▶ _TASKS TO COMPLETE_
1 – Please repeat the fracking passage starting at "Mitchell combined this" and ending at "applied to oil.", swapping "horizontal drilling techniques" for "directional drilling methods".
2 – Write the next part of the fracking passage, picking up right after its last sentence.

▶ _TEXT BLOCK_
A safer and more precise method, developed in the seventies, was to use jets of fluid under intense pressure, to create microcracks in the strata, typically in sandstone or limestone. Expensive gels or foams were typically used to thicken the fluid, and biocide was added to kill the bacteria that can clog the cracks. A granular substance called “proppant,” made of sand or ceramics, was pumped into the cracks, keeping pathways open so that the hydrocarbons could journey to the surface. The process came to be known as hydraulic fracturing, or fracking. It certainly did jostle loose the captured oil or gas molecules, but as far as Mitchell was concerned, it had a fatal flaw: it was too costly to turn a profit in shale. His quest was to find a way to liberate the gas and save his company—and, perhaps, the world.

In 1981, Mitchell drilled his first fracked well in the Barnett Shale, the C. W. Slay No. 1. It lost money. Year after year, Mitchell continued drilling in the Barnett; he sank $250 million into this venture, hoping to formulate a cheaper and more effective fracking formula. Seventeen years later, Mitchell’s company was in real trouble. His shareholders had begun to think he was a crank—the company was heavily in debt, and its share price had plunged from thirty dollars to ten. And yet Mitchell kept drilling one unprofitable well after another.

To cut costs, one of Mitchell’s engineers, Nick Steinsberger, began tinkering with the fracking-fluid formula. He reduced the quantity of gels and chemicals, making the liquid more watery, and added a cheap lubricant, polyacrylamide, which is used in the manufacture of face creams and soft contact lenses. The resulting “slick water”—aided by a dusting of sand for the proppant—worked beautifully. It also cut the cost of fracking by more than two-thirds.

Mitchell combined this new formula with horizontal drilling techniques that had been developed offshore; once you bored deep enough to reach a deposit, you could steer the bit through the oil- or gas-bearing seam, a far more efficient means of recovery than just going straight down. In 1988, after about three hundred attempts, Mitchell’s company finally made a profit on a fracked well in the Barnett, the S. H. Griffin No. 4. The shale revolution was under way. The same fracking innovations that Mitchell had pioneered in gas were almost immediately applied to oil.

Data excerpts:
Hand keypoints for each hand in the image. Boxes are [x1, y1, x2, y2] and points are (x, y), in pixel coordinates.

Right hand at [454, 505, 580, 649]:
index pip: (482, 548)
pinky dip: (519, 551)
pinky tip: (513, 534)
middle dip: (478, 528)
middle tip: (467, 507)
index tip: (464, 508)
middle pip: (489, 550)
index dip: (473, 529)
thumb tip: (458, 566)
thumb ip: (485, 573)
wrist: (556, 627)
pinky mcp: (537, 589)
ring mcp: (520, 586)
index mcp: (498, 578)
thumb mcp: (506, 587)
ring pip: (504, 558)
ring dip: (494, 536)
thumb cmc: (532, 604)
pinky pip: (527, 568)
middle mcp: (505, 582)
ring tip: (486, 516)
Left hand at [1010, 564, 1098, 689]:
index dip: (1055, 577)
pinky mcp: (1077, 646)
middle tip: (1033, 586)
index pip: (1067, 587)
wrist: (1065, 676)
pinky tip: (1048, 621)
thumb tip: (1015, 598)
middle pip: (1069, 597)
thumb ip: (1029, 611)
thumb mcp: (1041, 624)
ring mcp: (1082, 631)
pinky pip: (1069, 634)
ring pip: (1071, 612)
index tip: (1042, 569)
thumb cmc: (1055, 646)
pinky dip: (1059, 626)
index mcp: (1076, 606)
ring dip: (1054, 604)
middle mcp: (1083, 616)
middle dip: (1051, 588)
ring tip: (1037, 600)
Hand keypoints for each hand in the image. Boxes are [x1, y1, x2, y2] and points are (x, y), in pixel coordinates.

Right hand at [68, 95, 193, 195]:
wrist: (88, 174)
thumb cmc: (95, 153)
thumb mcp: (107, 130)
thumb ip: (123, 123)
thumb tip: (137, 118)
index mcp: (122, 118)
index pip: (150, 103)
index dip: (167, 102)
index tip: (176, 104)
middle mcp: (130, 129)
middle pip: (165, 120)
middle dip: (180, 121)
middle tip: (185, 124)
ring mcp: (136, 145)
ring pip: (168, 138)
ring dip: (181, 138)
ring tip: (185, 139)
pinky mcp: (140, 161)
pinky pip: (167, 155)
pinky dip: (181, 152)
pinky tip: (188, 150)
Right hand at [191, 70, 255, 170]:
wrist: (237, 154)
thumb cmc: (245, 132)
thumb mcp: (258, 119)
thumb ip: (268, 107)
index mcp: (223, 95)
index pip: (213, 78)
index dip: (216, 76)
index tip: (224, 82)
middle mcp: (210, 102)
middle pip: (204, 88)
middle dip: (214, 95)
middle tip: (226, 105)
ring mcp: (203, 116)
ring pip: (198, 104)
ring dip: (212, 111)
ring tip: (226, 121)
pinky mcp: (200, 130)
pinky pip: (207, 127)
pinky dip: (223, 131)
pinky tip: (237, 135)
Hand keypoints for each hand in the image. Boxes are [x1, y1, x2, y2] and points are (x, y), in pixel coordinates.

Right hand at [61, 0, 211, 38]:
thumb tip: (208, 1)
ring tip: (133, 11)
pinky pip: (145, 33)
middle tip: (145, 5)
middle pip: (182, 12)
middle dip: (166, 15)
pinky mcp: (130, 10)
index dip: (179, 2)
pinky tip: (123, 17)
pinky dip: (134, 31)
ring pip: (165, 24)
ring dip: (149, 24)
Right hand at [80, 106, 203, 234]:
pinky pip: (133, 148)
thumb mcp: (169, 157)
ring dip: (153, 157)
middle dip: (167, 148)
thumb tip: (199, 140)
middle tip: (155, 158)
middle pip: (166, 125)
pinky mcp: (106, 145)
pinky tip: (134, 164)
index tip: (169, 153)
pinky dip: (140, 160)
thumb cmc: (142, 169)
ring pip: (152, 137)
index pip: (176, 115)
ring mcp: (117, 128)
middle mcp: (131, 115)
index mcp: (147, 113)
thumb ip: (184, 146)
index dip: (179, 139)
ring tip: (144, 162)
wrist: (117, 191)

▶ _RESPONSES BY ITEM NUMBER_
1 –
Mitchell combined this new formula with directional drilling methods that had been developed offshore; once you bored deep enough to reach a deposit, you could steer the bit through the oil- or gas-bearing seam, a far more efficient means of recovery than just going straight down. In 1988, after about three hundred attempts, Mitchell’s company finally made a profit on a fracked well in the Barnett, the S. H. Griffin No. 4. The shale revolution was under way. The same fracking innovations that Mitchell had pioneered in gas were almost immediately applied to oil.

2 –
For the third time in Texas history, the state transformed the energy business in ways that would shake economies and stir political quarrels all over the globe. In July 2008, oil prices had reached an all-time peak, $145.31, but the frackers were just getting started. By 2010, there were more than fourteen thousand wells in the Barnett alone, and the economic formula of past Texas booms held: a sudden fortune, a glut, a crash in prices. By January 2016, oil had fallen to less than $30 a barrel.

“We’re back where we were in 1931,” Robert Bryce, an author and journalist who writes frequently about the energy business, told me. “Texas drillers are once again determining the price of the marginal barrel in the world market.”

“Two things are going on,” Mack Fowler, an oilman and philanthropist in Houston, told me, as he laid out several graphs for my education. The first showed the U.S. production of crude oil. In 1970 American oil production reached nearly ten million barrels a day; that summit was followed by a long, slow slide, decade after decade, touching bottom in 2008 at little more than five million barrels a day. The decline was marked by oil embargoes, price shocks, gas lines, shifting geopolitical alliances, wars in the Middle East, and the fear of the world economy being held captive to oil states that were often intensely anti-American. Then, around the time Barack Obama was elected president, something startling happened. U.S. production shot back up, approaching its all-time high. On the graph, it looked like a flagpole. “In the span of five years, we go from 5.5 million barrels a day to 9.5 million, almost doubling the U.S. output,” Fowler said. It was the fastest growth in oil production ever seen. The difference was fracking and horizontal drilling techniques.